In my last blog post, we reviewed the most prevalent detection strategies and how we can best implement them. This post dives into understanding how to catch what our other systems missed, using attacker behavior analytics and anomaly detection to improve detection.

Understand Your Adversary – Attack Methodology Detection

Contextual intelligence feeds introduce higher fidelity and the details needed to gain insight into patterns of attacker behavior. Attackers frequently rotate tools and infrastructure to avoid detection, but when it comes to tactics and techniques, they often stick with what works. The methods they use to deliver malware, perform reconnaissance, and move laterally in a network do not change significantly.

A thorough understanding of attacker methodology leads to the creation and refinement of methodology-based detection techniques. Knowledge of applications targeted by attackers enables more focused monitoring of those applications for suspicious behaviors, thus optimizing the effectiveness and efficiency of an organization's detection program.

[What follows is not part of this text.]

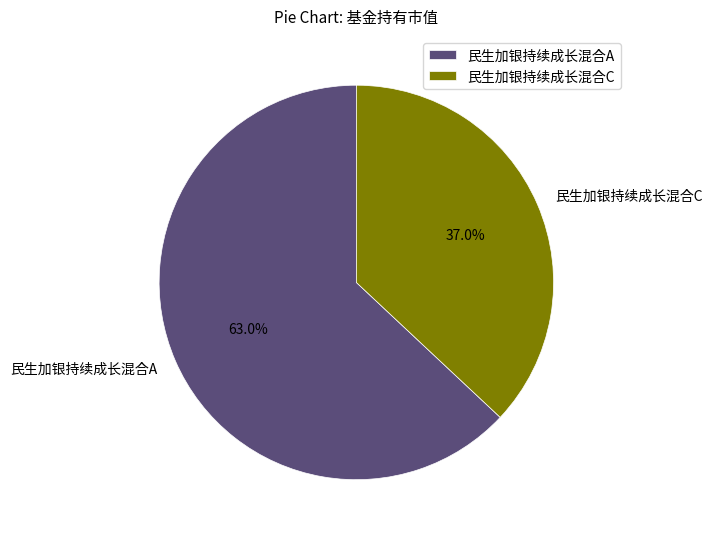

Which category has the smallest portion of the pie?

民生加银持续成长混合C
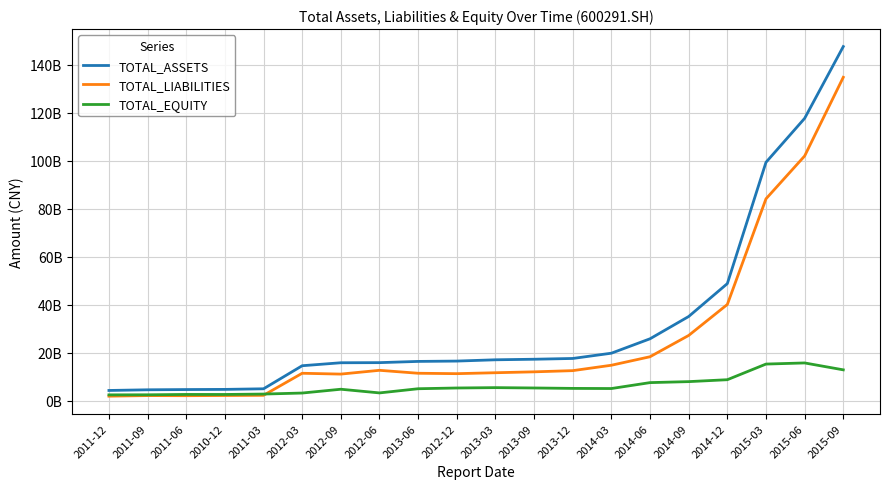

What is the label of the 10th point from the right?

2013-03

An example of application anomaly-based detection is webshells on IIS systems:

It is anomalous for IIS to spawn a command prompt, and the execution of “whoami.exe” and “net.exe” indicate likely reconnaissance activity. By understanding the methods employed by attackers we generate detections that will identify activity without relying on static indicators such as hashes or IPs. In this case we are using the low likelihood of IIS running CMD and the rare occurrence of CMD executing ‘whoami' and ‘net [command]' to drive our detection of potential attacker activity.

Additionally, attackers must reconnoiter networks both internally and externally to identify target systems and users. Reviewing logs for unusual user-to-system authentication events, suspicious processes (for example, ‘dsquery', ‘net dom', ‘ping –n 1', and ‘whoami'), especially over abbreviated time periods, can provide investigative leads to identify internal reconnaissance.

Even without a constant stream of real-time data from endpoints, we can model behavior and identify anomalies based upon the frequency of an item across a group of endpoints. By gathering data on persistent executables across a network, for example, we can perform frequency analysis and identify rare or unique entries for further analysis. Simple techniques like frequency analysis will often reveal investigative leads from prior (or even current) compromises, and can be applied to all manner of network and endpoint data.

Expanding beyond a reliance primarily on traditional static indicator-based detection and adding a focus on attacker behavior increases the likelihood of detecting previously unknown malware and skilled attackers. A culmination of multiple detection strategies is necessary for full coverage and visibility: proactive detection technology successfully blocks known-bad, contextual intelligence assists in identifying less common malware and attackers, and methodology-based evidence gathered from thorough observation provides insight into potential indicators of compromise.

Use the Knowledge You Have

IT and security staff know their organization's users and systems better than anyone else. They work diligently on their networks every day ensuring uptime of critical components, enablement of user actions, and expedient resolution of problems. Their inherent knowledge of the environment provides incredible depth of detection capabilities. In fact, IT support staff are frequently the first to know something is amiss, regardless if the problem is caused by attacker activity.  Compromised systems may often exhibit unusual symptoms and become problematic for users, who report the problems to their IT support staff.

Environment-specific threat detection is Rapid7's specialty. Our InsightIDR platform continuously monitors user activity, authentication patterns, and process activity to spot suspicious behavior. By tracking user authentication history, we can identify when a user authenticates to a new system, over a new protocol, and from a new IP. By tracking the processes executed on each system we can identify if a user is running applications that deviate from their normal patterns or if they are running suspicious commands (based on our knowledge of attacker methodology). Combining user authentication with process execution history ensures that even if an attacker accesses a legitimate account, his tools and reconnaissance techniques will give him away. Lastly, by combining this data with threat intelligence from previous findings, industry feeds, and attacker profiles we ensure that we prioritize high-fidelity investigative leads and reduce overall detection time, enabling faster and more effective response.

Let's walk through an example: Bob's account is compromised internally:

After compromising the system, an attacker would execute reconnaissance commands that are historically dissimilar to Bob's normal activity. Bob does not typically run ‘whoami' on the command line or execute psexec, nor has Bob ever executed a powershell command – those behaviors are investigative elements that individually are not significant enough to alert on, but in aggregate present a trail of suspicious behavior that warrants an investigation.

Knowledge of your environment and what is statistically ‘normal' per user and per system enables a ‘signature-less' addition to your detection strategy. Regardless of the noisy and easily bypassed malware hashes, domains, IPs, IDS alerts, firewall blocks, and proxy activity your traditional detection technology provides, you can identify attacker activity and ensure that you are not missing events due to stale or inaccurate intel.

Once you have identified an attack based on user and system anomaly detection, extract useful indicator data from your investigation and build your own ‘known-bad' threat feed. By adding internal indicators to your traditional detection systems, you have greater intel context and you can simplify the detection of attacker activity throughout your environment. Properly combining detection strategies dramatically increases the likelihood of attack detection and provides you with the context you need to differentiate between ‘weird', ‘bad', and ‘there goes my weekend'.